Task instructions: Return the listing below exactly, with the pictures dropped.

Data supplied:
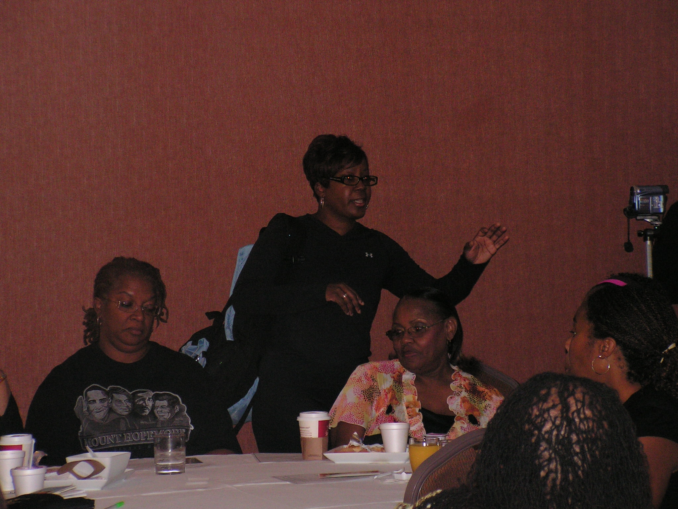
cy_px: 254
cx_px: 339
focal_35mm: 136
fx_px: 2664
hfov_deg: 14.5
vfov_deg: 10.9
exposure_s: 1/160
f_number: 3.4
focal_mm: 22.8
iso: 200
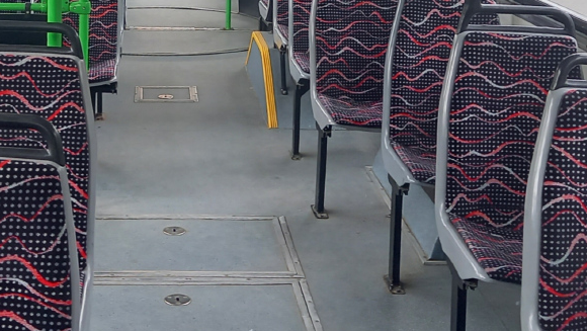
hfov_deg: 34.0
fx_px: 950
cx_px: 193
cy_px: -21
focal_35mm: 61
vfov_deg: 19.1
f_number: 2
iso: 50
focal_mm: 4.6
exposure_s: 1/124
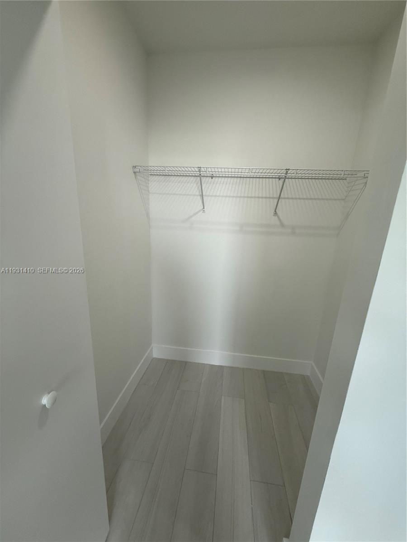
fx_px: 219
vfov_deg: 102.1
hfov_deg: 85.7
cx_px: 204
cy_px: 271
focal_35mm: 14
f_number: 2.2
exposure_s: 1/120
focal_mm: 2.22
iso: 125
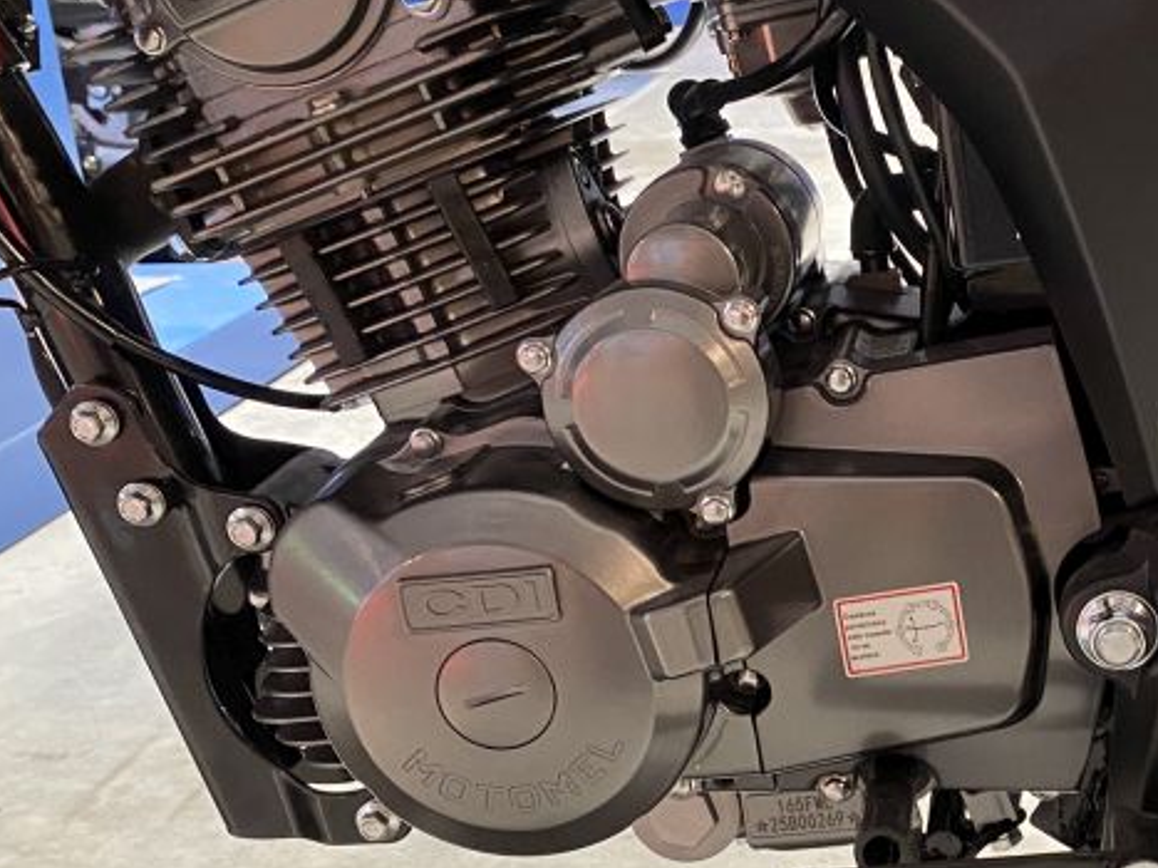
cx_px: 1012
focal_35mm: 59
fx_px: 1973
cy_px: 693
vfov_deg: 24.4
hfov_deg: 31.4
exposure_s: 1/50
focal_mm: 4.25
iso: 160
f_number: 1.8
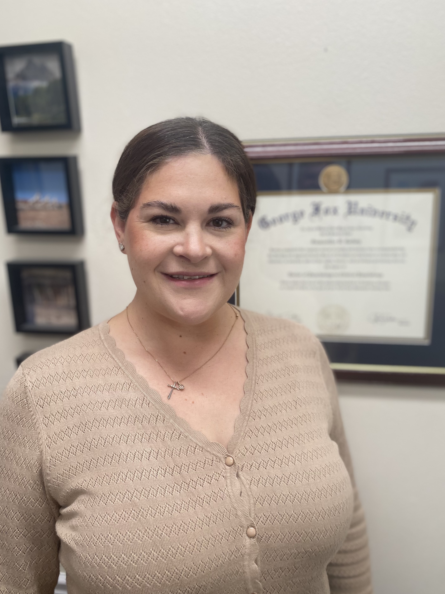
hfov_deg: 49.7
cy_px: 305
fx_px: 480
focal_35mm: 28
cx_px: 217
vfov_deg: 63.4
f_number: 1.8
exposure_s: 1/113
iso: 100
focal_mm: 4.25
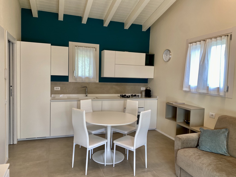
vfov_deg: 53.1
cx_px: 118
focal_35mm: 26
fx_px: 177
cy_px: 88
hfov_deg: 67.3
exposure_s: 1/100
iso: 64
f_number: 1.8
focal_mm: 4.25
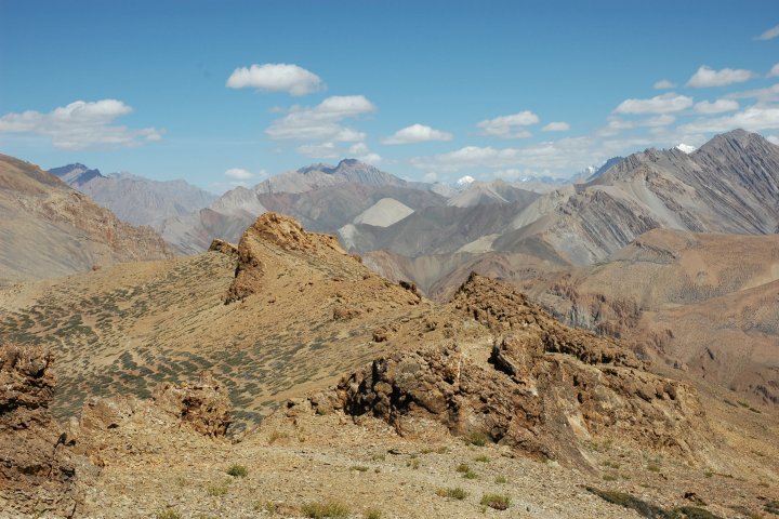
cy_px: 260
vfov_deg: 26.5
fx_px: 1103
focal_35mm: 51
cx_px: 390
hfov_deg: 38.9
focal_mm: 34
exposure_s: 1/400
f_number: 10
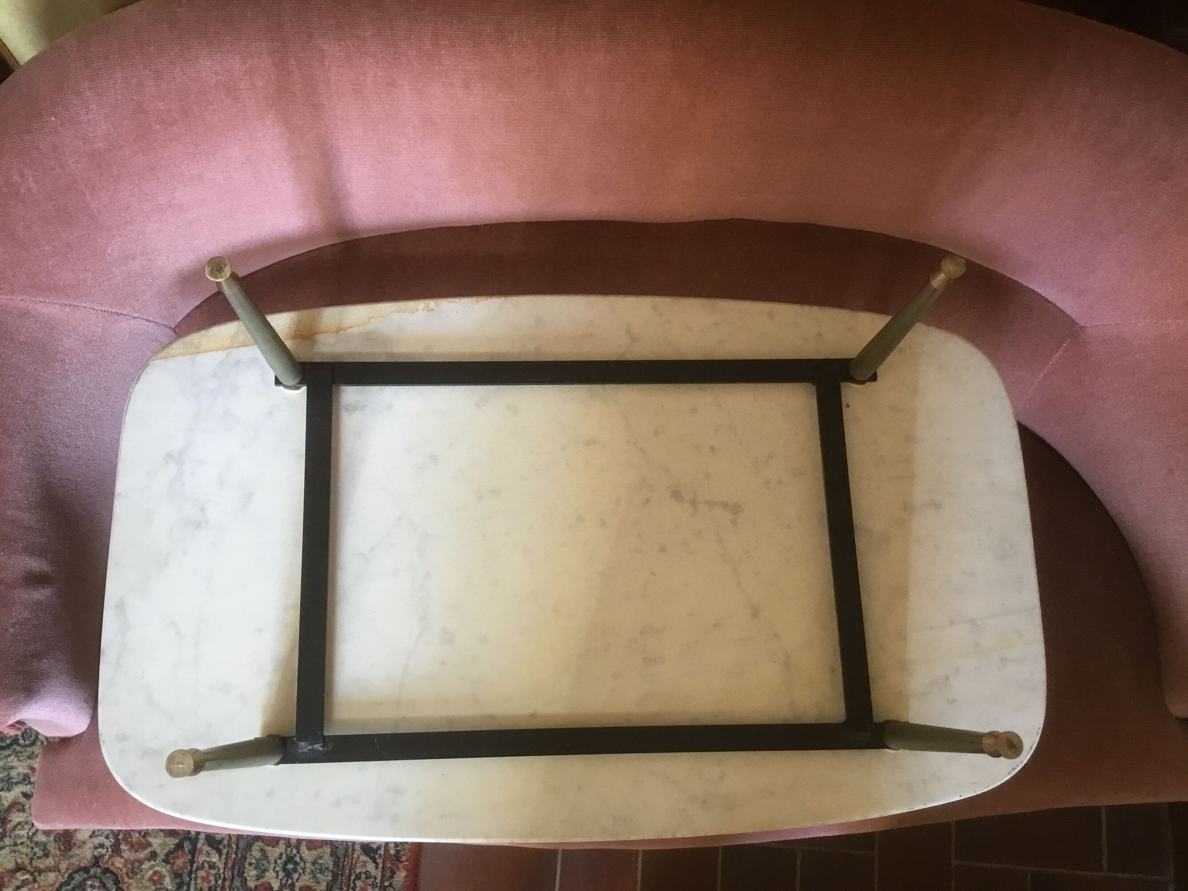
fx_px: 1064
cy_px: 446
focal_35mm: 31
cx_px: 594
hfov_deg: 58.4
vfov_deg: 45.4
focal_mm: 3.3
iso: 100
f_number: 2.4
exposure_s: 1/33
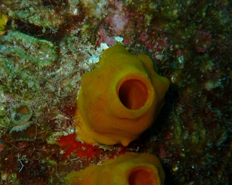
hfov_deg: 18.3
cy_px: 92
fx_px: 721
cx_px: 114
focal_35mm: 105
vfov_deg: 14.7
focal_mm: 18
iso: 200
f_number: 6.3
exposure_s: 1/200
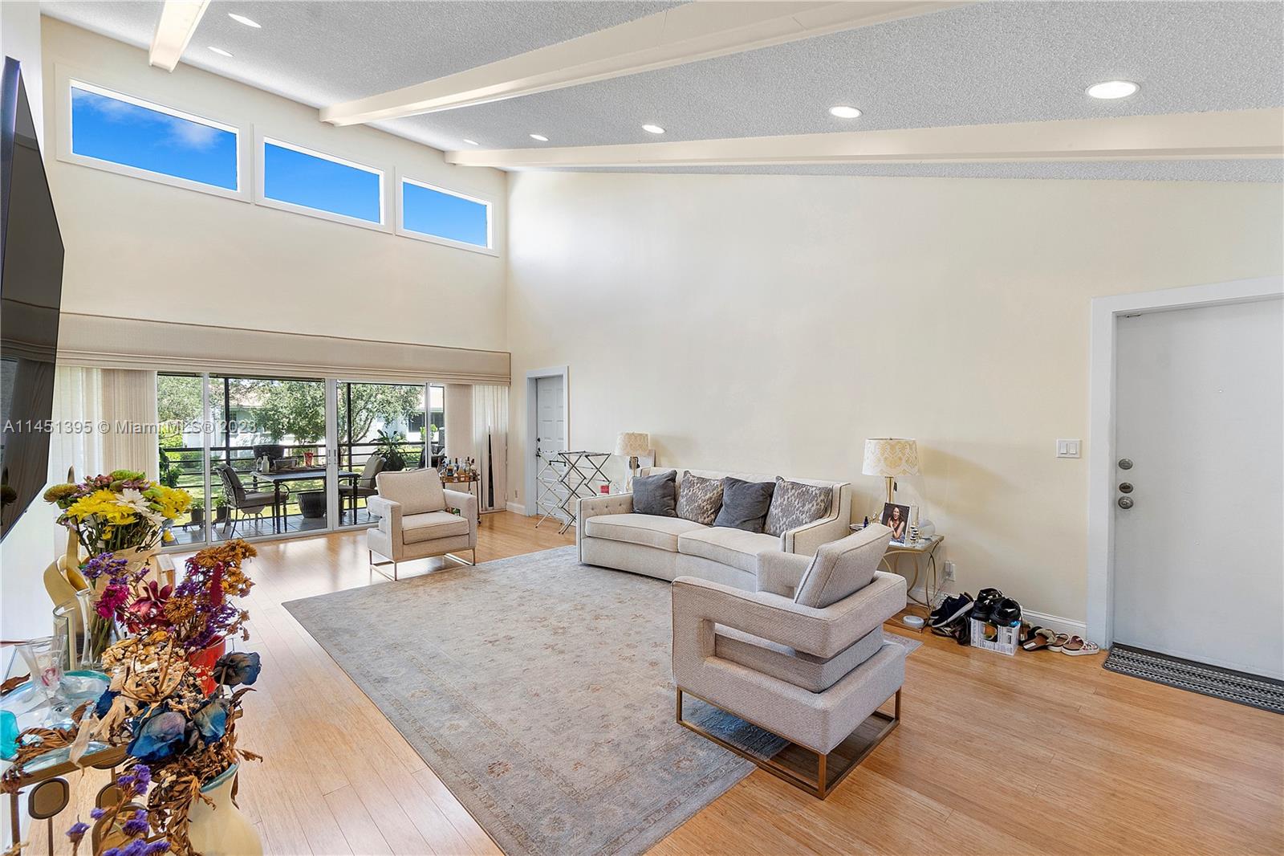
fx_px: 535
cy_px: 428
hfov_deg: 100.4
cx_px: 642
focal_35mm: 15
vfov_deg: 77.3
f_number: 11
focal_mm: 10
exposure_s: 1/5
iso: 160
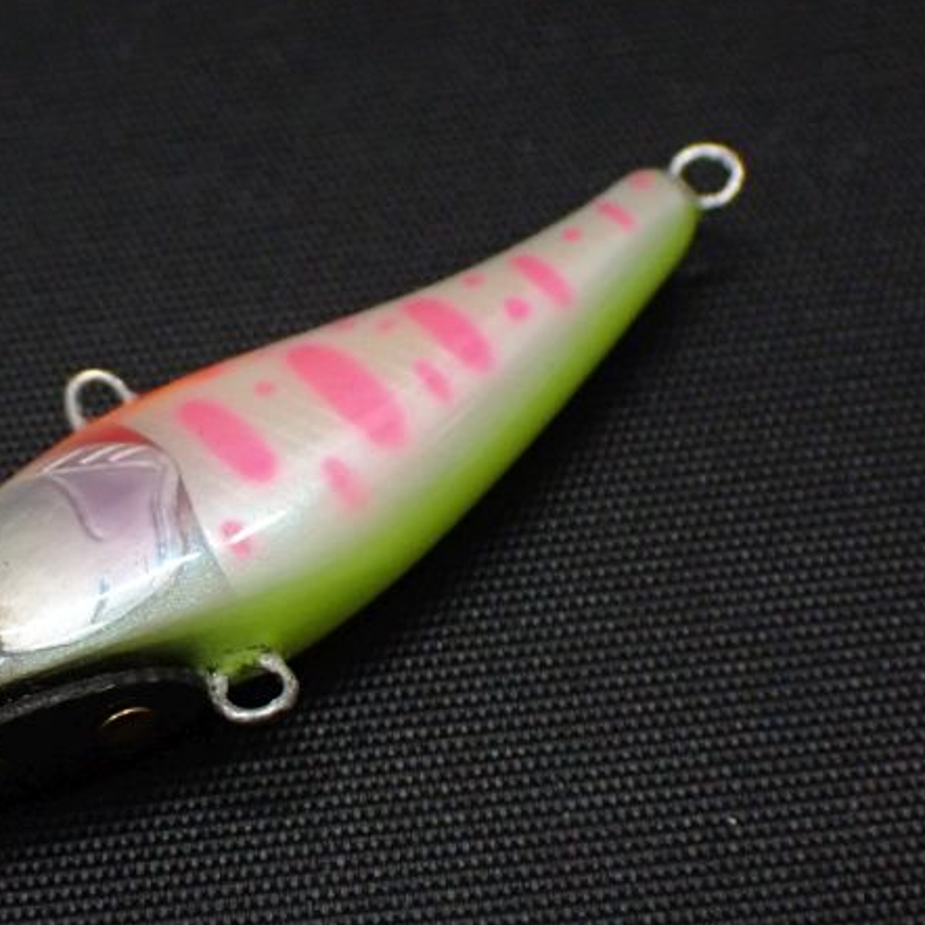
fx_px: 1814
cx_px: 312
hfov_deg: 28.4
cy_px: 460
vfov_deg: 28.6
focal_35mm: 60
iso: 800
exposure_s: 1/160
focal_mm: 9.01
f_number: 3.2
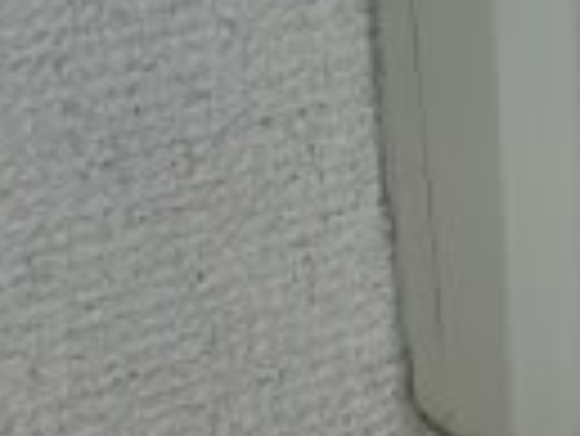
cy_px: -2
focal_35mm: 135
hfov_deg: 13.9
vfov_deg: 10.9
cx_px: 798
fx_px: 2264
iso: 200
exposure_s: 1/100
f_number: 3
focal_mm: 4.24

Problem solution:
cy_px: 254
cx_px: 339
focal_35mm: 136
fx_px: 2664
hfov_deg: 14.5
vfov_deg: 10.9
exposure_s: 1/160
f_number: 3.4
focal_mm: 22.8
iso: 200
hfov_deg: 34.0
fx_px: 950
cx_px: 193
cy_px: -21
focal_35mm: 61
vfov_deg: 19.1
f_number: 2
iso: 50
focal_mm: 4.6
exposure_s: 1/124
fx_px: 219
vfov_deg: 102.1
hfov_deg: 85.7
cx_px: 204
cy_px: 271
focal_35mm: 14
f_number: 2.2
exposure_s: 1/120
focal_mm: 2.22
iso: 125
cx_px: 1012
focal_35mm: 59
fx_px: 1973
cy_px: 693
vfov_deg: 24.4
hfov_deg: 31.4
exposure_s: 1/50
focal_mm: 4.25
iso: 160
f_number: 1.8
hfov_deg: 49.7
cy_px: 305
fx_px: 480
focal_35mm: 28
cx_px: 217
vfov_deg: 63.4
f_number: 1.8
exposure_s: 1/113
iso: 100
focal_mm: 4.25
vfov_deg: 53.1
cx_px: 118
focal_35mm: 26
fx_px: 177
cy_px: 88
hfov_deg: 67.3
exposure_s: 1/100
iso: 64
f_number: 1.8
focal_mm: 4.25
cy_px: 260
vfov_deg: 26.5
fx_px: 1103
focal_35mm: 51
cx_px: 390
hfov_deg: 38.9
focal_mm: 34
exposure_s: 1/400
f_number: 10
fx_px: 1064
cy_px: 446
focal_35mm: 31
cx_px: 594
hfov_deg: 58.4
vfov_deg: 45.4
focal_mm: 3.3
iso: 100
f_number: 2.4
exposure_s: 1/33
hfov_deg: 18.3
cy_px: 92
fx_px: 721
cx_px: 114
focal_35mm: 105
vfov_deg: 14.7
focal_mm: 18
iso: 200
f_number: 6.3
exposure_s: 1/200
fx_px: 535
cy_px: 428
hfov_deg: 100.4
cx_px: 642
focal_35mm: 15
vfov_deg: 77.3
f_number: 11
focal_mm: 10
exposure_s: 1/5
iso: 160
fx_px: 1814
cx_px: 312
hfov_deg: 28.4
cy_px: 460
vfov_deg: 28.6
focal_35mm: 60
iso: 800
exposure_s: 1/160
focal_mm: 9.01
f_number: 3.2
cy_px: -2
focal_35mm: 135
hfov_deg: 13.9
vfov_deg: 10.9
cx_px: 798
fx_px: 2264
iso: 200
exposure_s: 1/100
f_number: 3
focal_mm: 4.24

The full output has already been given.